The clock is ticking

As the impending 15-month L train shutdown draws closer, the MTA and Department of Transportation’s still haven’t produced solid transportation alternatives for the nearly 200,000 New Yorkers that will be impacted by the shutdown—and people are getting impatient.

This week, North Brooklyn officials along with community organizers rallied to demand information from the MTA and the DOT. The two agencies previously said that a mitigation plan would be presented to the public and finalized by the end of the year; but with time winding down—the end of the year is in less than three weeks—a final draft has yet to be seen. The shutdown, which will make repairs to the Hurricane Sandy-ravaged Canarsie tunnel, is slated to begin in early 2019.

So what’s the hold-up? According to the Village Voice, it’s good ol’ red tape. “We understand that they’re sitting on the mayor’s desk or somewhere at City Hall and it’s time for them to release their plans so that the public can comment on them,” Minna Elias, the district chief of staff for Congresswoman Carolyn Maloney, told the Voice.

But a spokesman for Mayor de Blasio denied that anything resembling a finished plan exists.

The city seems to be counting on the J, M, Z, and G to pick up a big portion of the slack.

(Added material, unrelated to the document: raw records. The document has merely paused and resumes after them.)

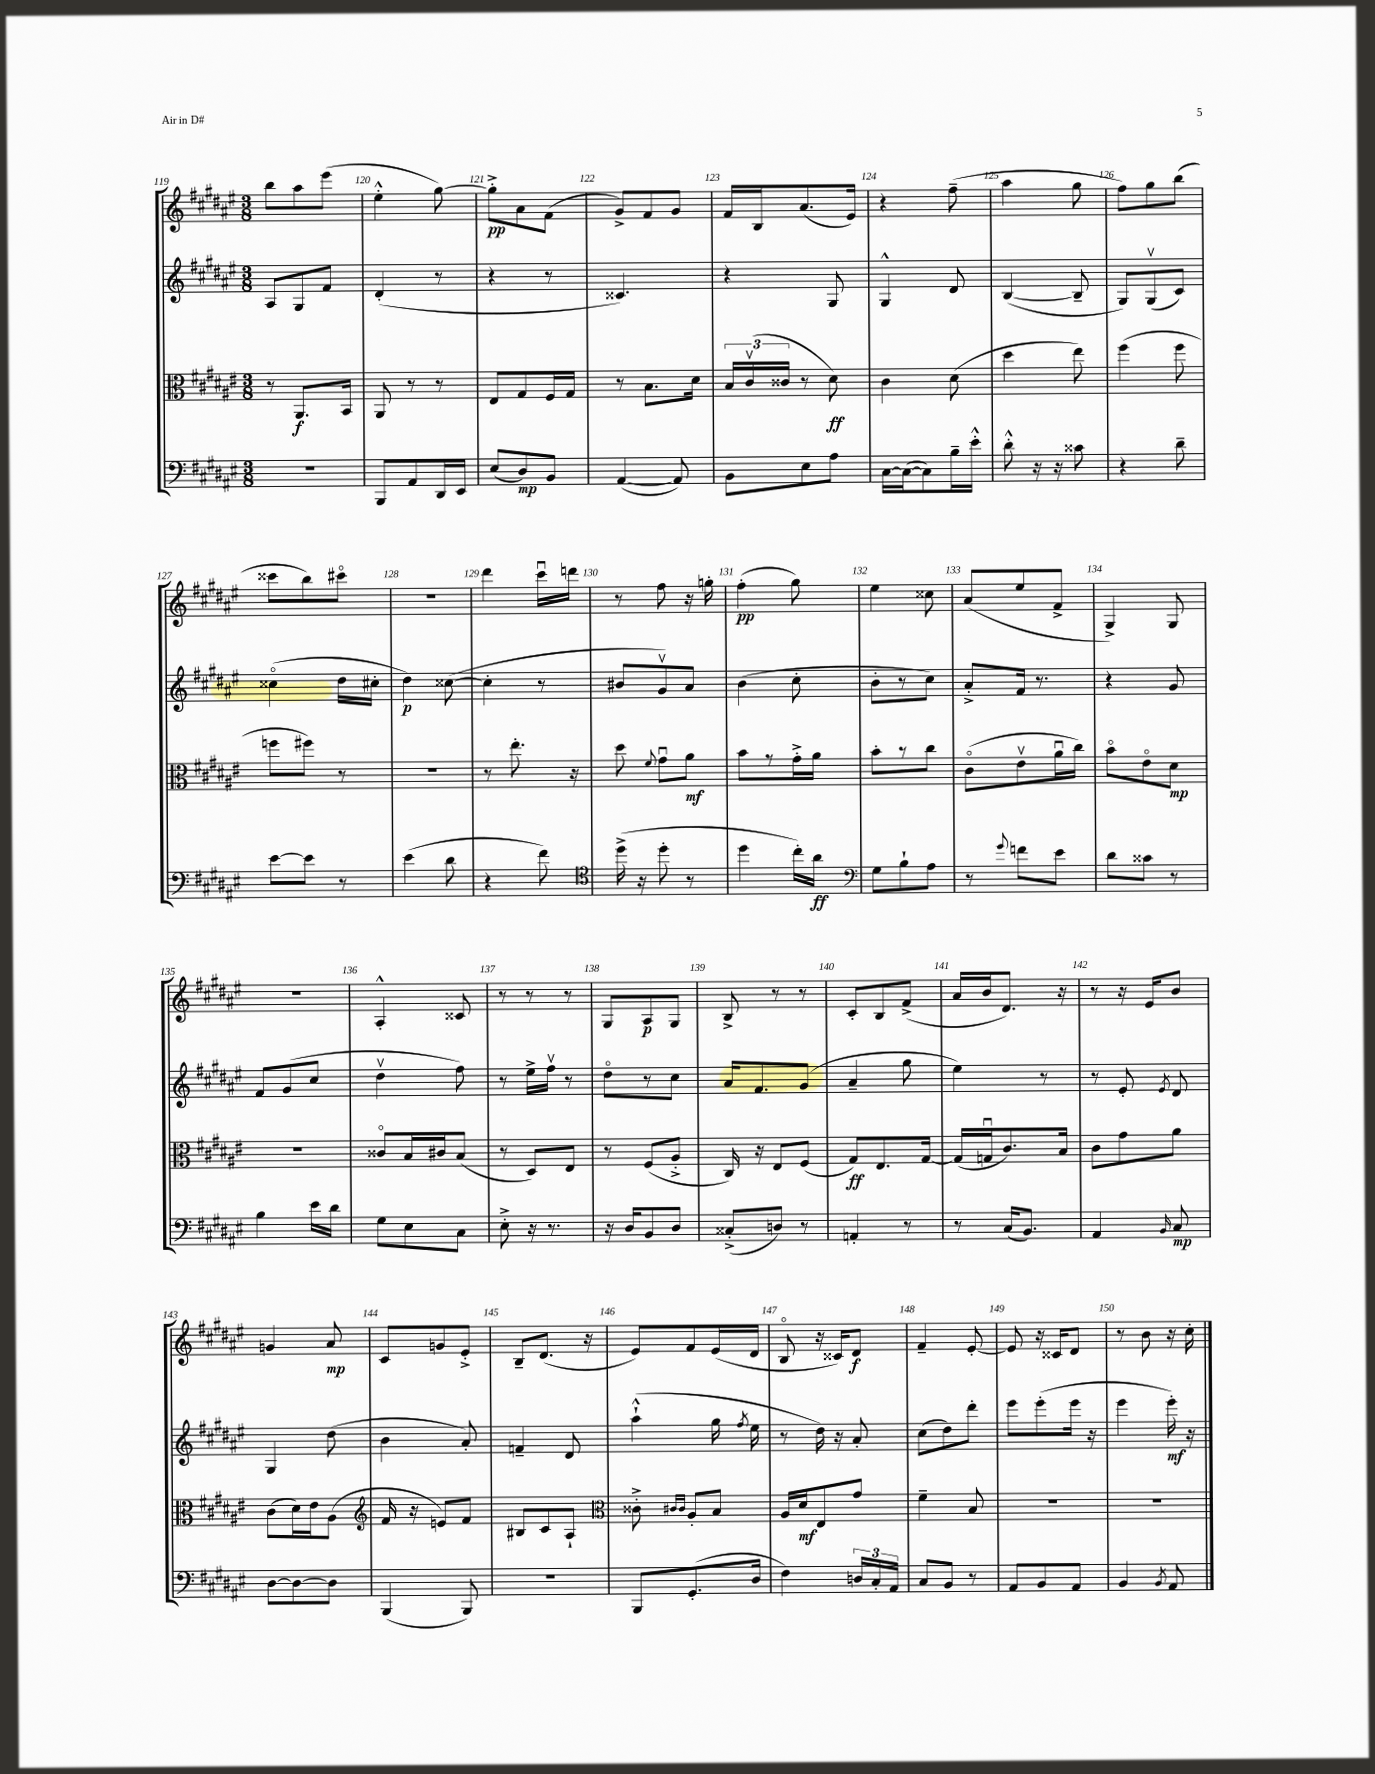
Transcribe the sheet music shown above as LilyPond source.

<<
\new StaffGroup <<
\new Staff = "s0" {
    \clef treble \key fis \major \numericTimeSignature \time 3/8
    \autoBeamOff b''8[ ais''8 eis'''8]( |
    eis''4-.-^ gis''8~) |
    gis''8[-.->\pp ais'8 fis'8]( |
    gis'8[->) fis'8 gis'8] |
    fis'16[ b16 ais'8.( eis'16]) |
    r4 fis''8--( |
    ais''4 gis''8 |
    fis''8[) gis''8 b''8]( |
    cisis'''8[ b''8) cis'''8]\flageolet |
    R4. |
    dis'''4 cis'''16[\downbow d'''16] |
    r8 fis''8 r16 g''16-. |
    fis''4-.\pp( gis''8) |
    eis''4 cisis''8 |
    ais'8[( eis''8 fis'8]-> |
    gis4->) gis8 |
    R4. |
    ais4-.-^ cisis'8 |
    r8 r8 r8 |
    gis8[ ais8\p gis8] |
    b8-> r8 r8 |
    cis'8[-. b8 fis'8]->( |
    ais'16[ b'16 dis'8.]) r16 |
    r8 r16 eis'16[ b'8] |
    g'4 ais'8\mp |
    cis'8[ g'8 eis'8]-.-> |
    b8[-- dis'8.]( r16 |
    eis'8[) fis'8 eis'16( dis'16] |
    b8\flageolet r16 cisis'16[) dis'8]\f |
    fis'4-- eis'8~-. |
    eis'8 r16 cisis'16[ dis'8] |
    r8 b'8 r16 cis''16-. \bar "|." |
}
\new Staff = "s1" {
    \clef treble \key fis \major \numericTimeSignature \time 3/8
    \autoBeamOff ais8[ gis8 fis'8] |
    dis'4-.( r8 |
    r4 r8 |
    cisis'4.) |
    r4 gis8 |
    gis4-^ dis'8 |
    b4~( b8-- |
    gis8[) gis8\upbow( cis'8]) |
    cisis''4\flageolet( dis''16[ cis''16]-. |
    dis''4\p) cisis''8~( |
    cisis''4-. r8 |
    bis'8[ gis'8\upbow) ais'8] |
    b'4( cis''8-. |
    b'8[-. r8 cis''8]) |
    ais'8[-.-> fis'16] r8. |
    r4 gis'8 |
    fis'8[ gis'8( cis''8] |
    dis''4\upbow fis''8) |
    r8 eis''16[-> fis''16]\upbow r8 |
    dis''8[\flageolet r8 cis''8] |
    ais'16[ fis'8. gis'8]( |
    ais'4-- gis''8 |
    eis''4) r8 |
    r8 eis'8-. \acciaccatura { eis'8 } dis'8 |
    gis4 dis''8( |
    b'4 ais'8-.) |
    f'4-- dis'8 |
    ais''4-!-^( gis''16 \acciaccatura { fis''8 } eis''16 |
    r8 dis''16) r16 ais'8-. |
    cis''8[( dis''8) dis'''8]-. |
    eis'''8[ eis'''8-.( eis'''16] r16 |
    eis'''4 eis'''16-.\mf) r16 \bar "|." |
}
\new Staff = "s2" {
    \clef alto \key fis \major \numericTimeSignature \time 3/8
    \autoBeamOff r8 ais,8.[\f b,16] |
    ais,8 r8 r8 |
    eis8[ gis8 fis16 gis16] |
    r8 b8.[ dis'16] |
    \tuplet 3/2 { b16[ cis'16\upbow( cisis'16] } r8 dis'8\ff) |
    cis'4 dis'8( |
    dis''4 eis''8) |
    fis''4( fis''8 |
    f''8[ fis''8]) r8 |
    R4. |
    r8 eis''8.-. r16 |
    dis''8 \appoggiatura { fis'8 } gis'8[\downbow ais'8]\mf |
    b'8[ r8 gis'16-.-> ais'16] |
    b'8[-. r8 cis''8] |
    cis'8[\flageolet( eis'8\upbow ais'16\downbow cis''16]) |
    b'8[\flageolet eis'8\flageolet dis'8]\mp |
    R4. |
    cisis'8[\flageolet b16 cis'16 b8]( |
    r8 dis8[) eis8] |
    r8 fis8[( ais8]-.-> |
    cis16) r16 eis8[ fis8]( |
    gis8[\ff) eis8. gis16]~ |
    gis16[( g16\downbow cis'8.) b16] |
    cis'8[ gis'8 ais'8] |
    cis'8[( dis'16) eis'16 ais8]( |
    \clef treble fis'16 r16 e'8[) fis'8] |
    bis8[ cis'8 ais8]-! |
    \clef alto cisis'8-.-> \grace { cis'16[ cis'16] } ais8[-. b8] |
    ais16[ dis'16\mf eis8 gis'8] |
    fis'4-- b8 |
    R4. |
    R4. \bar "|." |
}
\new Staff = "s3" {
    \clef bass \key fis \major \numericTimeSignature \time 3/8
    \autoBeamOff R4. |
    b,,8[ ais,8 dis,16 eis,16] |
    eis8[( dis8\mp) b,8] |
    ais,4~( ais,8) |
    b,8[ eis8 ais8] |
    cis16[~ cis16~( cis8) b16-- eis'16]-.-^ |
    dis'8-.-^ r16 r16 cisis'8 |
    r4 dis'8-- |
    eis'8[~ eis'8] r8 |
    eis'4( dis'8 |
    r4 fis'8) |
    \clef tenor dis''16->( r16 dis''8-. r8 |
    dis''4 cis''16[-.) ais'16]\ff |
    \clef bass gis8[ b8-! ais8] |
    r8 \appoggiatura { gis'8 } f'8[ eis'8] |
    dis'8[ cisis'8] r8 |
    b4 eis'16[ dis'16] |
    gis8[ eis8 cis8] |
    eis8-.-> r16 r8. |
    r16 dis16[ b,8 dis8] |
    cisis8[-.->( d8]) r8 |
    a,4-. r8 |
    r8 cis16[( b,8.]) |
    ais,4 \grace { b,16 } cis8\mp |
    dis8[~ dis8~ dis8] |
    b,,4( b,,8) |
    R4. |
    b,,8[ gis,8.-.( dis16] |
    fis4) \tuplet 3/2 { d16[ cis16-. ais,16] } |
    cis8[ b,8] r8 |
    ais,8[ b,8 ais,8] |
    b,4 \acciaccatura { b,8 } ais,8 \bar "|." |
}
>>
>>
\layout { \context { \Score currentBarNumber = #119 \override BarNumber.break-visibility = ##(#f #t #t) barNumberVisibility = #all-bar-numbers-visible } }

In September, DOT Commissioner Polly Trottenberg shut down the widely supported prospect of closing 14th Street to private cars, while memos leaked to Second Avenue Sagas revealed that the city may be leaning toward making the Williamsburg Bridge HOV-3 from 5 a.m. through the evening rush hour. Critics have argued that without dedicated HOV lanes, the plan will only make things worse as the increased bus traffic will lend to the already congested streetscape.